## Supplied material
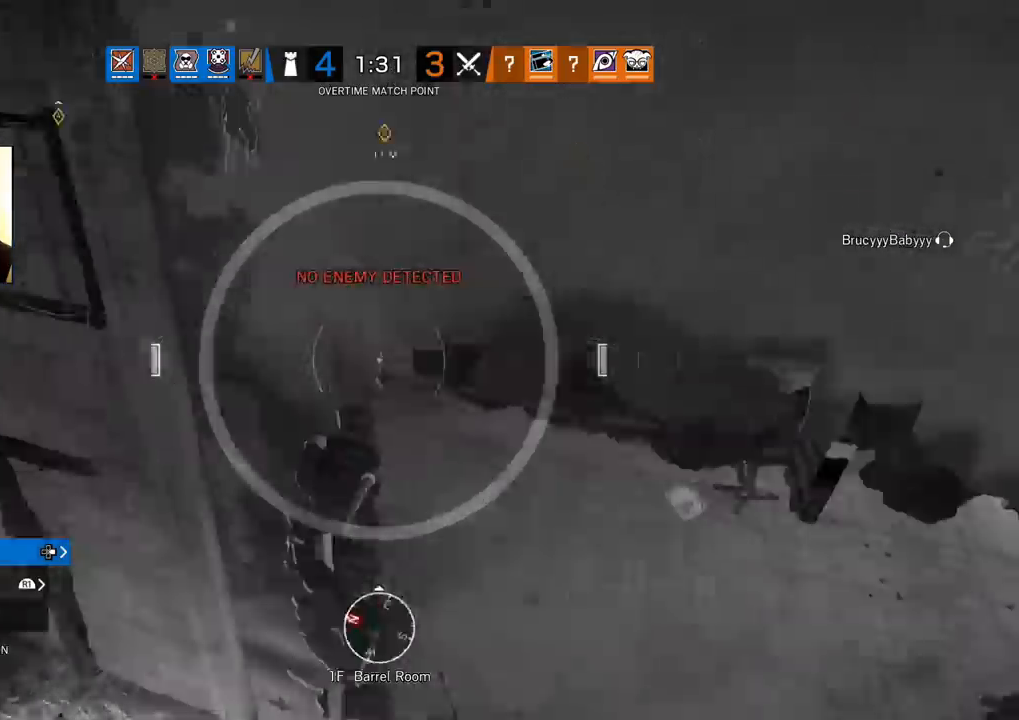
{"buttons": ["TRIANGLE"], "left_stick": "center", "right_stick": "center", "events": [[33, "TRIANGLE", "down"], [33, "right_stick", "left"], [283, "right_stick", "center"]]}
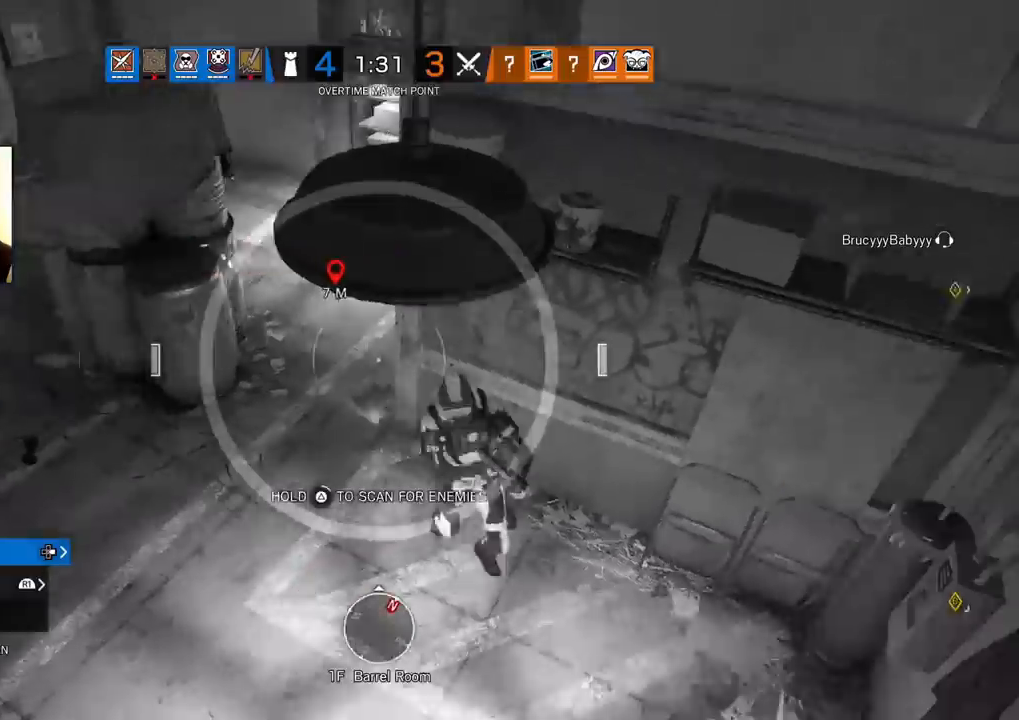
{"buttons": ["TRIANGLE"], "left_stick": "center", "right_stick": "center", "events": [[167, "right_stick", "down-right"], [300, "right_stick", "center"]]}
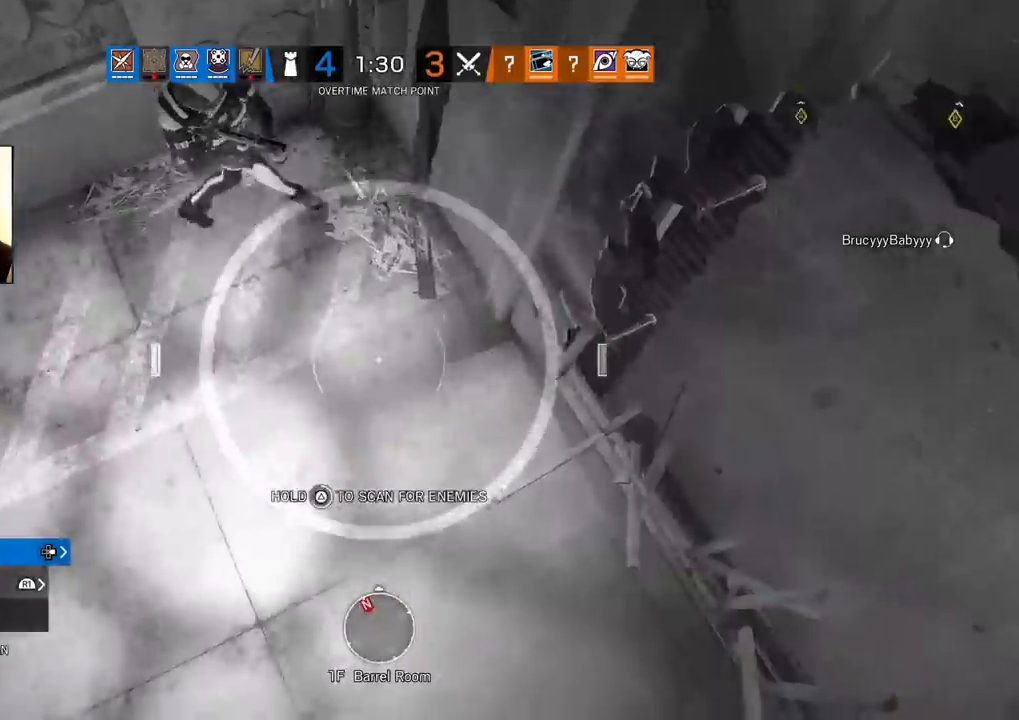
{"buttons": ["TRIANGLE"], "left_stick": "center", "right_stick": "center", "events": [[17, "right_stick", "up"], [117, "right_stick", "center"]]}
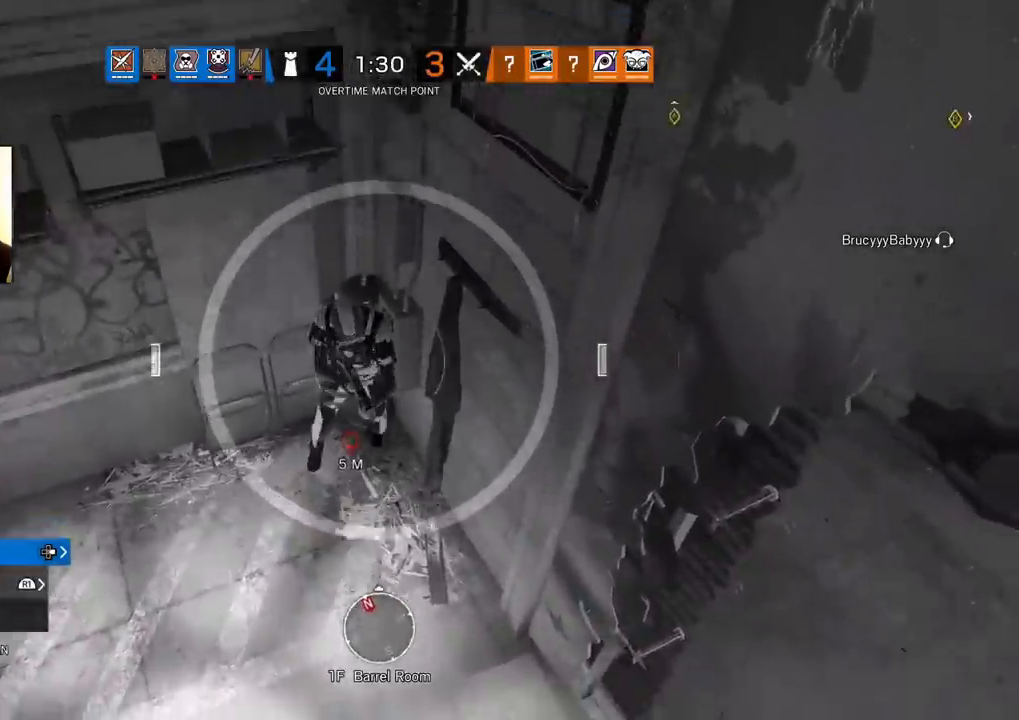
{"buttons": ["TRIANGLE"], "left_stick": "center", "right_stick": "center", "events": [[267, "right_stick", "left"], [283, "TRIANGLE", "up"], [367, "TRIANGLE", "down"], [383, "right_stick", "center"]]}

## What to work on
The full listing, reproduced exactly and without pictures, is the expected output.

## Exercise result
{"buttons": ["TRIANGLE"], "left_stick": "center", "right_stick": "center", "events": [[33, "TRIANGLE", "down"], [33, "right_stick", "left"], [283, "right_stick", "center"]]}
{"buttons": ["TRIANGLE"], "left_stick": "center", "right_stick": "center", "events": [[167, "right_stick", "down-right"], [300, "right_stick", "center"]]}
{"buttons": ["TRIANGLE"], "left_stick": "center", "right_stick": "center", "events": [[17, "right_stick", "up"], [117, "right_stick", "center"]]}
{"buttons": ["TRIANGLE"], "left_stick": "center", "right_stick": "center", "events": [[267, "right_stick", "left"], [283, "TRIANGLE", "up"], [367, "TRIANGLE", "down"], [383, "right_stick", "center"]]}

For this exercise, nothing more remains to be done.